Description page: add Illumina's recommended interpretation thresholds
(|score| >= 0.1, >= 0.2, >= 0.5) from the PromoterAI GitHub README, with
a note that higher cutoffs select smaller, higher-confidence sets.

diff --git src/hg/makeDb/doc/hg38/promoterAi.txt src/hg/makeDb/doc/hg38/promoterAi.txt
index 2f608686fb0..193022a2da4 100644
--- src/hg/makeDb/doc/hg38/promoterAi.txt
+++ src/hg/makeDb/doc/hg38/promoterAi.txt
@@ -1,47 +1,49 @@
 # PromoterAI, Claude max, Mar 20 2026
 # Updated Apr 21 2026 (RM #37278 QA): streaming converter, transcript strand
 # carried through, per-transcript gene aggregation, AS gains a strands field,
 # bigBed score field now stores |PromoterAI|*1000 (impact magnitude).
 
-# Source: promoterAI_tss500.tsv.gz from https://primateai3d.basespace.illumina.com/
-# (license-gated download; linked from https://github.com/Illumina/PromoterAI)
+# Source: promoterAI_tss500.tsv.gz from Illumina, obtained by completing the
+# license agreement linked from https://github.com/Illumina/PromoterAI
+# (academic / non-commercial use; download link emailed after submission).
 # 262M rows, 118.6M unique variants, 39.5M unique positions, scores within 500bp of TSS
 # Input fields (1-based): chrom, pos, ref, alt, gene, gene_id, transcript_id,
 # strand (1 or -1), tss_pos, promoterAI
 
 cd /hive/data/genomes/hg38/bed/promoterai
-# download promoterAI_tss500.tsv.gz from Illumina BaseSpace (requires registration)
+# download promoterAI_tss500.tsv.gz from Illumina (license agreement on GitHub;
+# Illumina emails a download link after submission)
 
 # convert to 4 bedGraph files (one per alt allele) + overlap BED.
 # Streaming: reads input row-by-row assuming input is sorted by (chrom, pos),
 # so memory use is proportional to the number of transcripts at a single
 # position, not the whole file.
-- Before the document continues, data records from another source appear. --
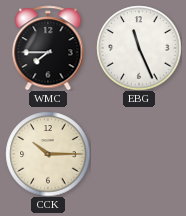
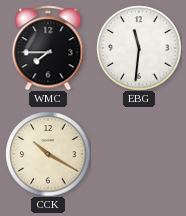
EBG: 11:26 -> 11:31
CCK: 10:15 -> 10:20
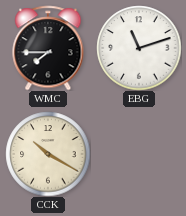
EBG: 11:31 -> 11:12
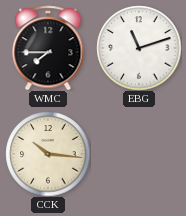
CCK: 10:20 -> 10:16
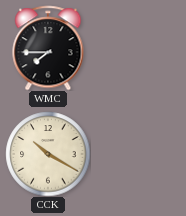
EBG: 11:12 -> none
CCK: 10:16 -> 10:20
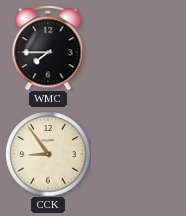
CCK: 10:20 -> 8:54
Safe on a 4 GB node.
 # Picks max absolute score when transcripts overlap; overlap BED has all
 # per-transcript scores + strands, tagged with the consensus strand (or '.'
 # when transcripts disagree on strand, i.e. bidirectional promoters).
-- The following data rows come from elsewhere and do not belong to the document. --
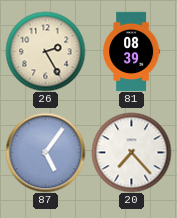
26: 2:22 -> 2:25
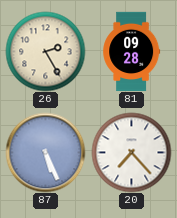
81: 08:39 -> 09:28
87: 5:06 -> 5:26
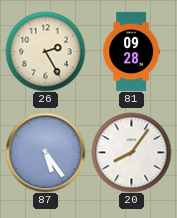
87: 5:26 -> 5:24
20: 7:23 -> 8:06
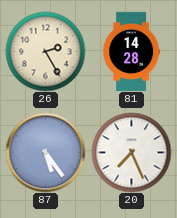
81: 09:28 -> 14:28
20: 8:06 -> 7:26
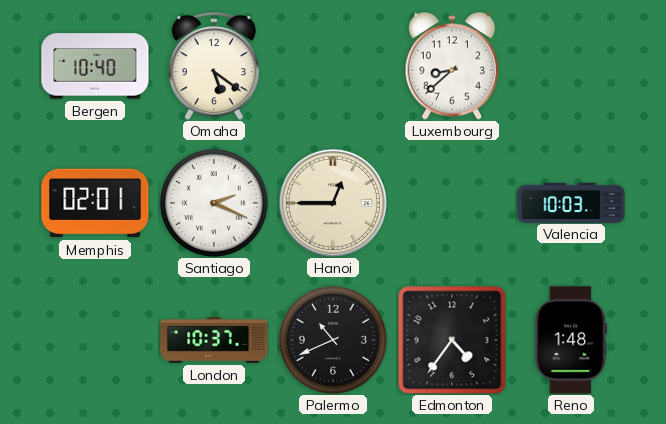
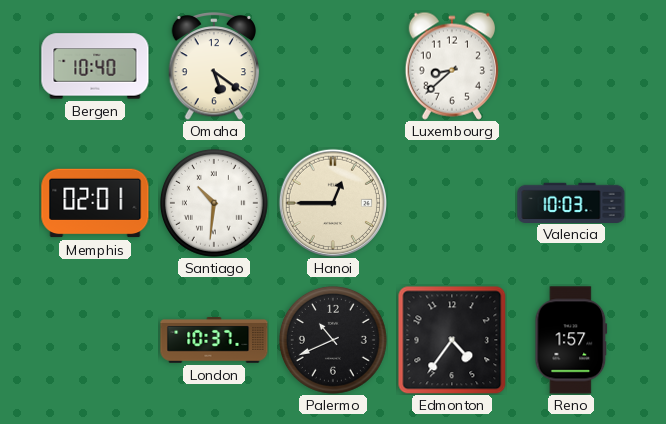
Santiago: 2:19 -> 10:31
Reno: 1:48 -> 1:57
 python3 ~/kent/src/hg/makeDb/scripts/promoterAiToBigWig.py
 
 # sort bedGraphs and convert to bigWig
 for alt in A C G T; do
     sort -k1,1 -k2,2n promoterAi_${alt}.bedGraph > promoterAi_${alt}.sorted.bedGraph
     bedGraphToBigWig promoterAi_${alt}.sorted.bedGraph /hive/data/genomes/hg38/chrom.sizes promoterAi_${alt}.bw
     rm promoterAi_${alt}.bedGraph promoterAi_${alt}.sorted.bedGraph
 done
 
 # sort overlap BED and convert to bigBed (bed9+6 -- see promoterAiOverlaps.as)
 sort -S 2G -k1,1 -k2,2n promoterAi_overlaps.bed > promoterAi_overlaps.sorted.bed
 bedToBigBed -type=bed9+ -as=$HOME/kent/src/hg/makeDb/scripts/promoterAiOverlaps.as -tab \
     promoterAi_overlaps.sorted.bed /hive/data/genomes/hg38/chrom.sizes promoterAi_overlaps.bb
 rm promoterAi_overlaps.bed promoterAi_overlaps.sorted.bed
 
 # symlinks
-mkdir -p /gbdb/hg38/promoterAi
-ln -s /hive/data/genomes/hg38/bed/promoterai/promoterAi_A.bw /gbdb/hg38/promoterAi/a.bw
-ln -s /hive/data/genomes/hg38/bed/promoterai/promoterAi_C.bw /gbdb/hg38/promoterAi/c.bw
-ln -s /hive/data/genomes/hg38/bed/promoterai/promoterAi_G.bw /gbdb/hg38/promoterAi/g.bw
-ln -s /hive/data/genomes/hg38/bed/promoterai/promoterAi_T.bw /gbdb/hg38/promoterAi/t.bw
-ln -s /hive/data/genomes/hg38/bed/promoterai/promoterAi_overlaps.bb /gbdb/hg38/promoterAi/overlaps.bb
+mkdir -p /gbdb/hg38/_promoterAi
+ln -s /hive/data/genomes/hg38/bed/promoterai/promoterAi_A.bw /gbdb/hg38/_promoterAi/a.bw
+ln -s /hive/data/genomes/hg38/bed/promoterai/promoterAi_C.bw /gbdb/hg38/_promoterAi/c.bw
+ln -s /hive/data/genomes/hg38/bed/promoterai/promoterAi_G.bw /gbdb/hg38/_promoterAi/g.bw
+ln -s /hive/data/genomes/hg38/bed/promoterai/promoterAi_T.bw /gbdb/hg38/_promoterAi/t.bw
+ln -s /hive/data/genomes/hg38/bed/promoterai/promoterAi_overlaps.bb /gbdb/hg38/_promoterAi/overlaps.bb
 
 # Rebuild notes (Apr 21 2026): only the overlap bigBed needed regenerating
 # because the bigWig best-score logic is unchanged. The existing bigWigs were
 # left in place; only promoterAi_overlaps.bb was swapped (old kept as .bak).